Seríamos ingratos para com todos os que deram a vida para que o País fosse nosso, de todas as cores e credos, com e sem militância política, em todas as frentes de combate, na academia, na literatura ou nas artes se continuarmos a aceitar a presunção que os eleitos nasceram para viver no topo do mundo e os eleitores para rastejarem a vida toda. Os princípios são universais e nenhum ser humano precisa de mais direitos do que o outro.
O 50.º Aniversário da Independência de Angola deve ser um momento de reflexão consciente e patriota que olhe para o país real, aquele que não aparece na Euronews. Devemos de honrar o nosso passado. Mas é imperativo que tenhamos coragem para olhar para o presente e acautelar as prementes necessidades que atentam contra todos os Direitos Humanos, assegurando desta forma o futuro.

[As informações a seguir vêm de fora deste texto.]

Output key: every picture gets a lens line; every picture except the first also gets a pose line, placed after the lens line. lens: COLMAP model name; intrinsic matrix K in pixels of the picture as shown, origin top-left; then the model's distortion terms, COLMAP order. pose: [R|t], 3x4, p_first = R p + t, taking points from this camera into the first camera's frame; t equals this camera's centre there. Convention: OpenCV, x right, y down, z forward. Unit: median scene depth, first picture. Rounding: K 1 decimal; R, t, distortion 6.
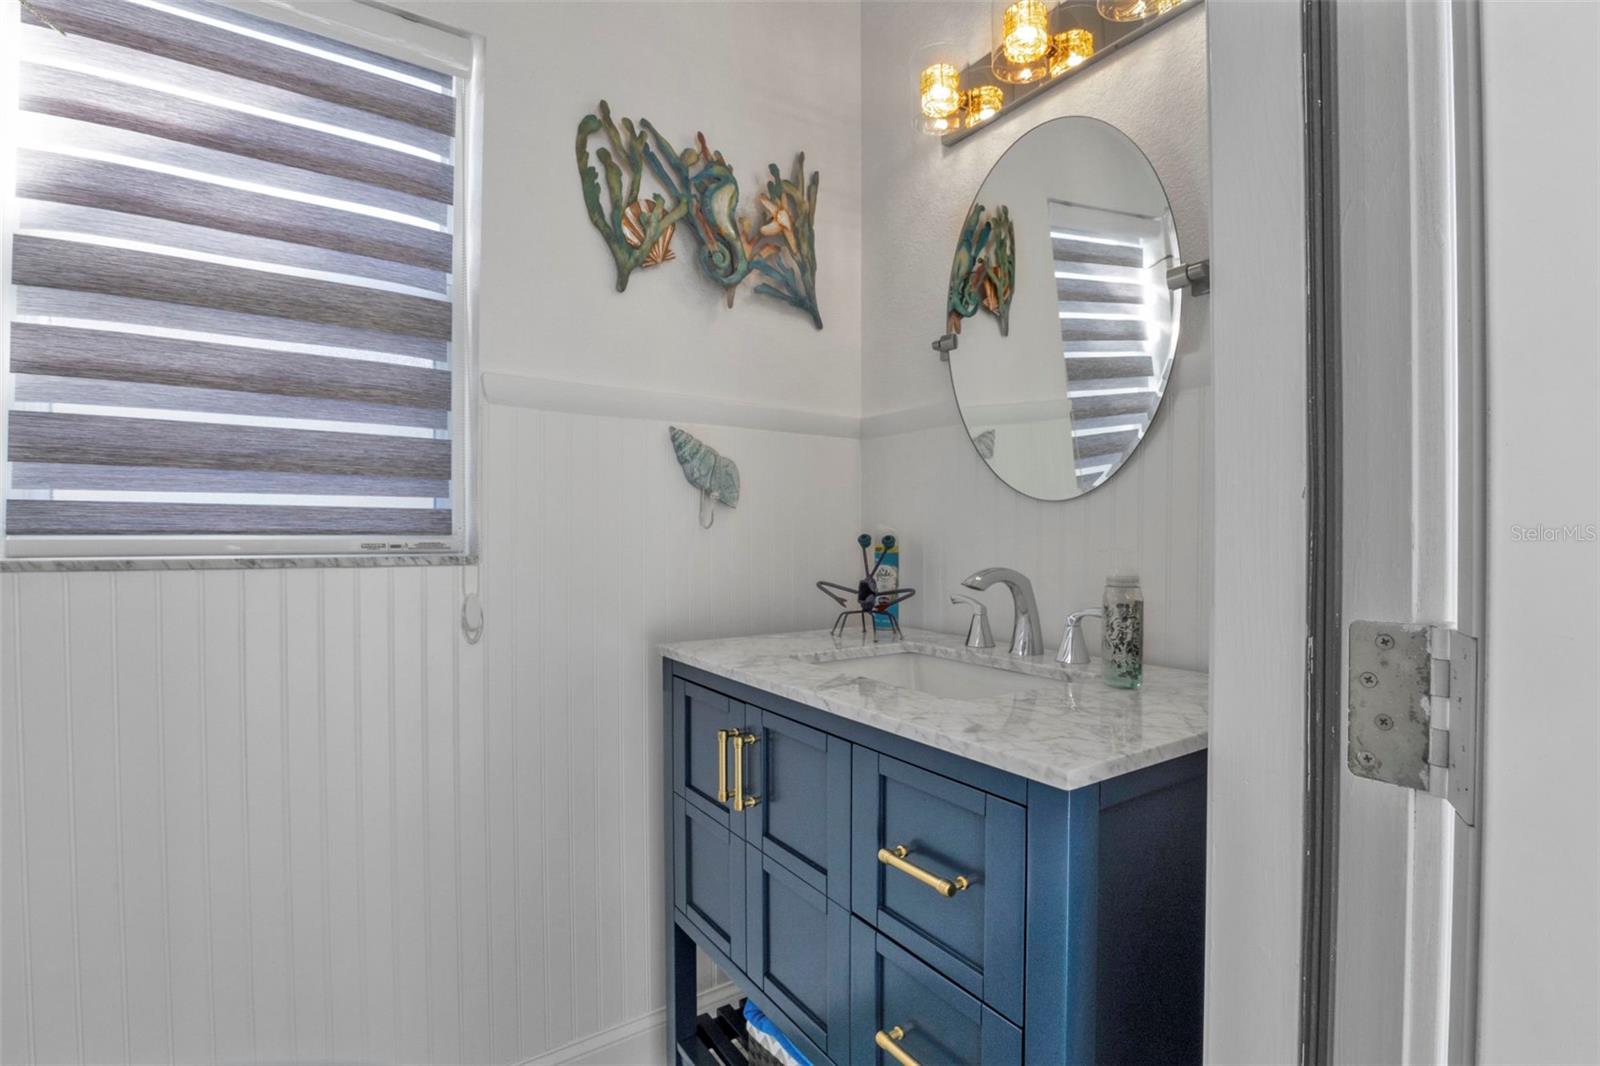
lens RADIAL K [[711.0, 0, 803.1], [0, 711.0, 547.8], [0, 0, 1]] dist [-0.039722, 0.000549]
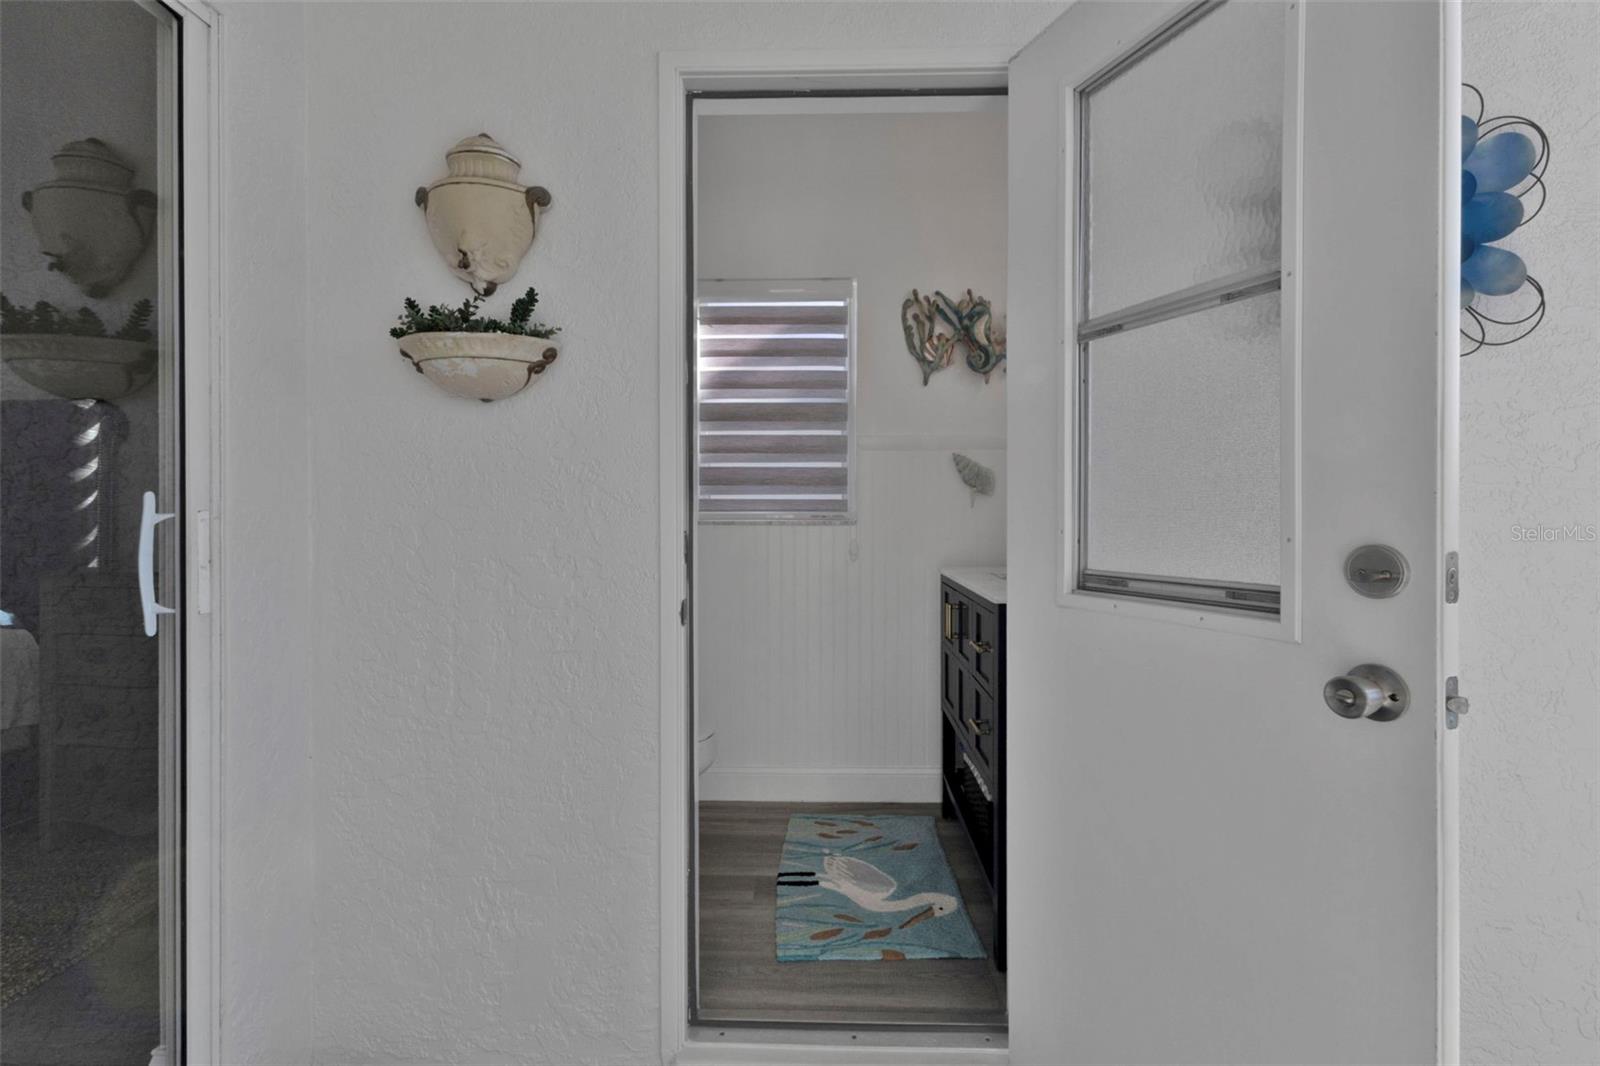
lens RADIAL K [[726.7, 0, 803.8], [0, 726.7, 525.1], [0, 0, 1]] dist [-0.001086, -0.000005]
pose [[0.805344, 0.017712, -0.592543, 0.673208], [-0.006367, 0.999754, 0.021230, -0.021230], [0.592773, -0.013325, 0.805259, -0.823043]]
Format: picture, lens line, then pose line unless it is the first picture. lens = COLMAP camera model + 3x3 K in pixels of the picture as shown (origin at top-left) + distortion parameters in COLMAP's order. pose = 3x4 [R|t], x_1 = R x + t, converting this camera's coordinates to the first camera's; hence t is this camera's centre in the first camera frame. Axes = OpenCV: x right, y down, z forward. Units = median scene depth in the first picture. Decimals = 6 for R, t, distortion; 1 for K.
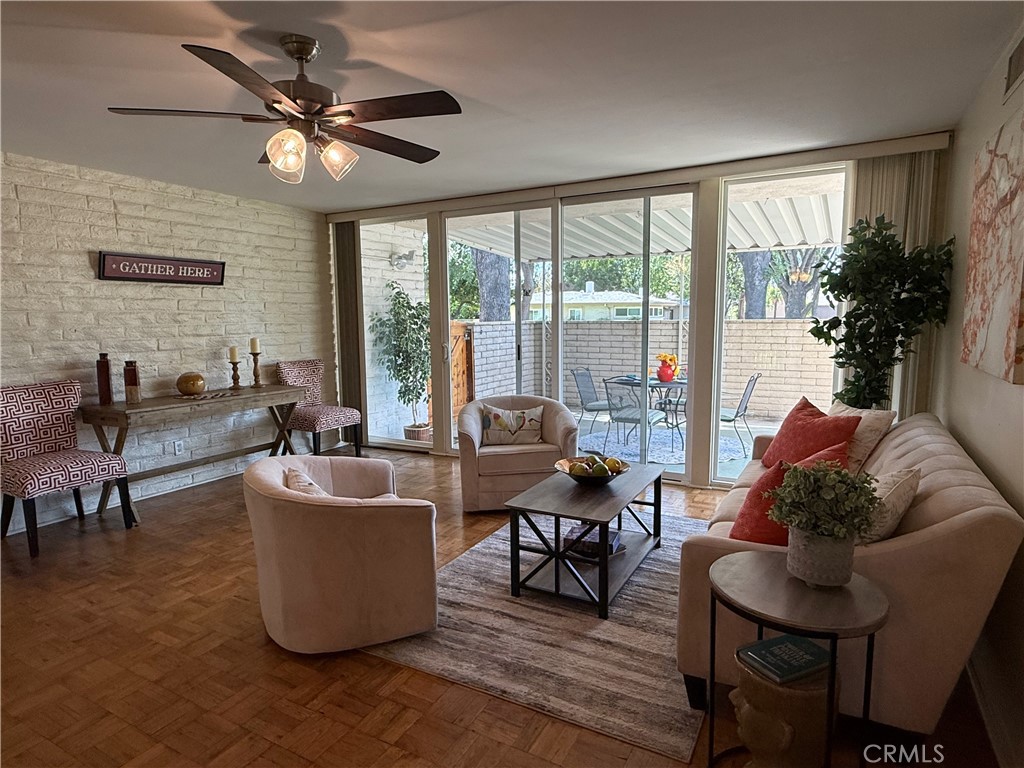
lens RADIAL K [[592.7, 0, 509.6], [0, 592.7, 387.4], [0, 0, 1]] dist [-0.001143, 0.002623]
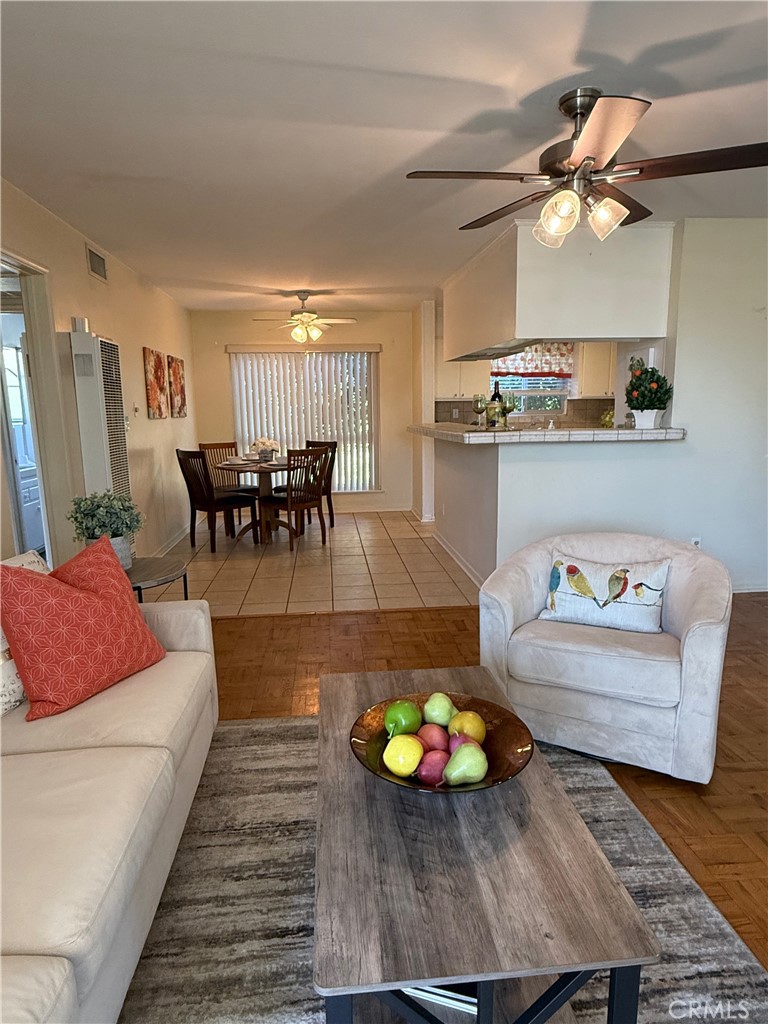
lens RADIAL K [[592.7, 0, 384.3], [0, 592.7, 508.9], [0, 0, 1]] dist [-0.001143, 0.002623]
pose [[-0.825402, 0.118425, -0.551985, 0.271830], [-0.045157, 0.960768, 0.273653, -0.093402], [0.562737, 0.250800, -0.787672, 0.898200]]
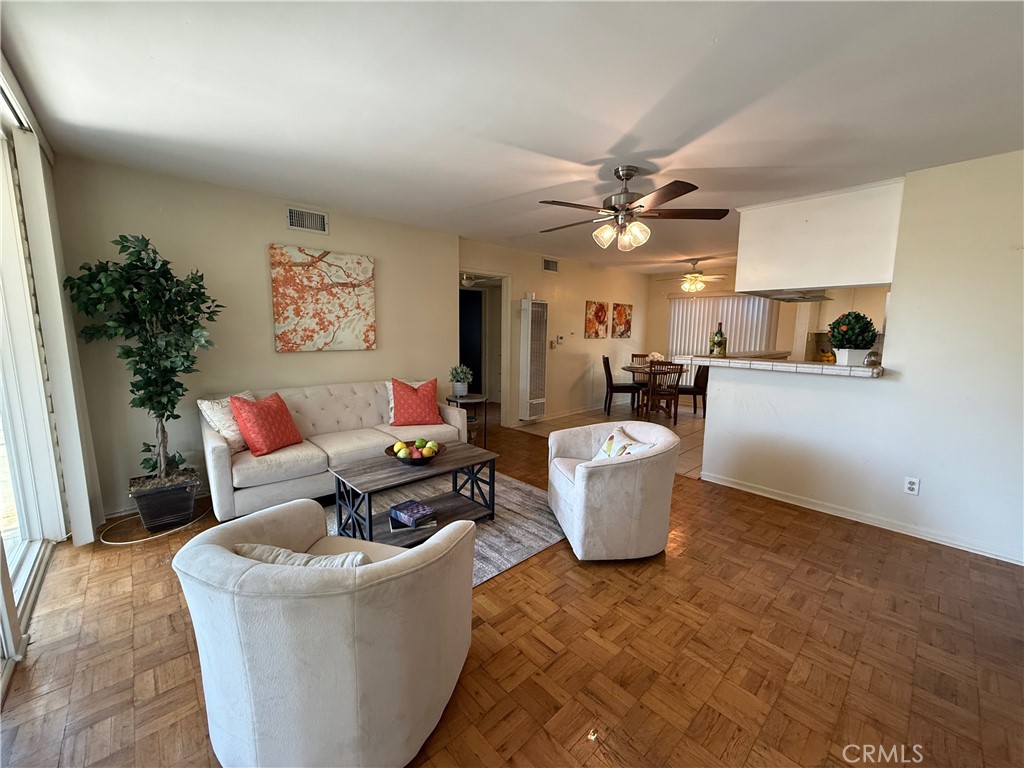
lens RADIAL K [[408.0, 0, 509.1], [0, 408.0, 385.2], [0, 0, 1]] dist [0.000334, -0.000065]
pose [[-0.949388, -0.042686, 0.311193, -0.216904], [0.038131, 0.967734, 0.249071, -0.143607], [-0.311784, 0.248331, -0.917127, 1.199721]]
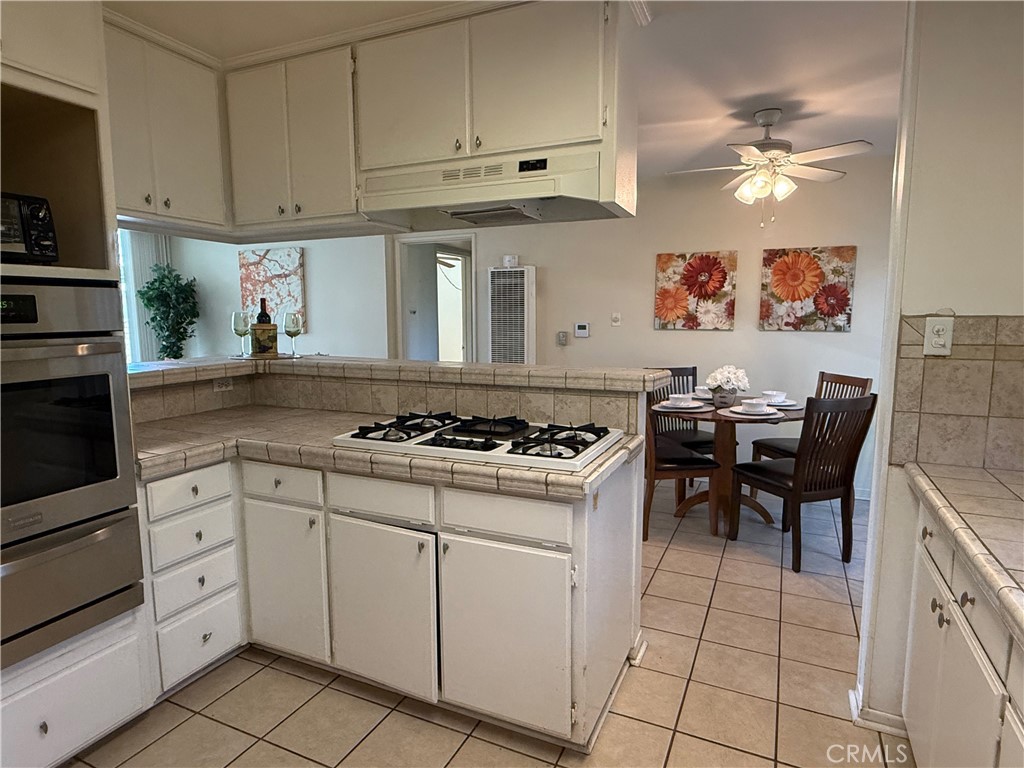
lens RADIAL K [[592.7, 0, 509.6], [0, 592.7, 387.4], [0, 0, 1]] dist [-0.001143, 0.002623]
pose [[-0.056281, -0.118457, 0.991363, -1.090487], [0.127651, 0.983934, 0.124817, 0.009238], [-0.990221, 0.133574, -0.040256, 0.014062]]
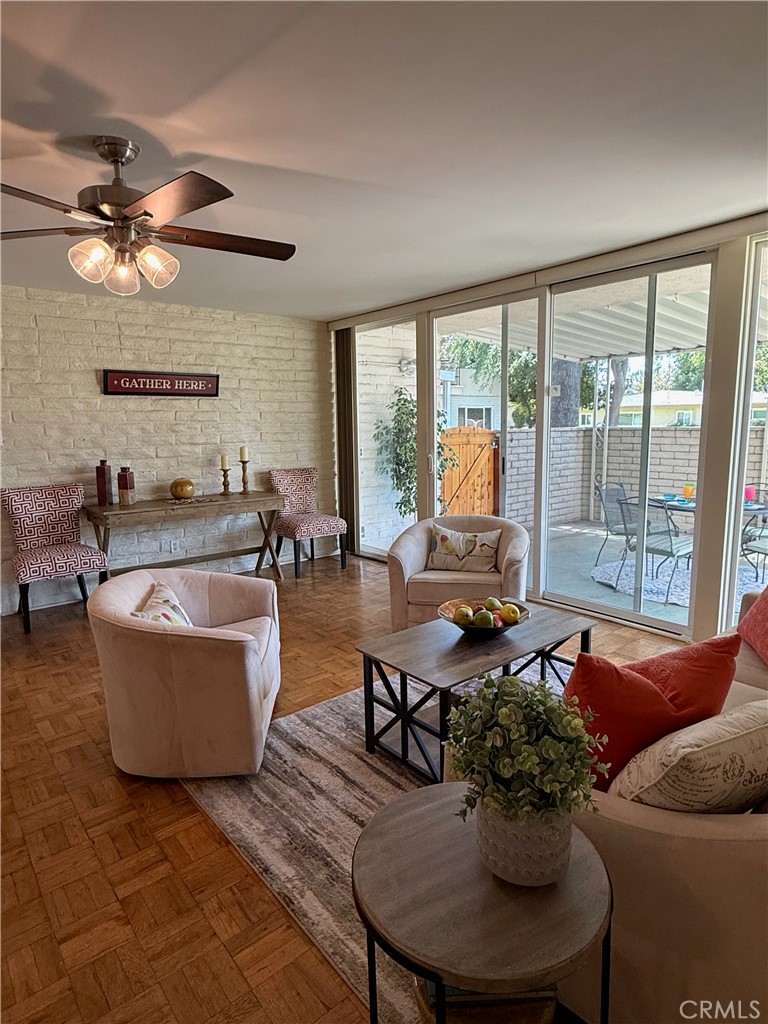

Todos os dias eu renovo a minha estima por todos os que lutaram e lutam de forma honesta e sem proveito próprio, para transformar África num continente livre de miséria e do subdesenvolvimento. Foi este sentimento que esteve presente na mente de alguns dos nossos pais fundadores, assente em objectivos nobres que queriam o bem comum. Mas a cada dia é maior o meu desrespeito por todos aqueles que desvirtuam, subjugam, adulteram, escravizam e reduzem boas intenções em honra ao seu egoísmo e enriquecimento pessoal desonesto, que são os únicos responsáveis pelo atraso, miséria, descompasso e dependência externa em que os nossos países estão mergulhados sem que sejam capazes de materializar o nascimento de um país para Todos.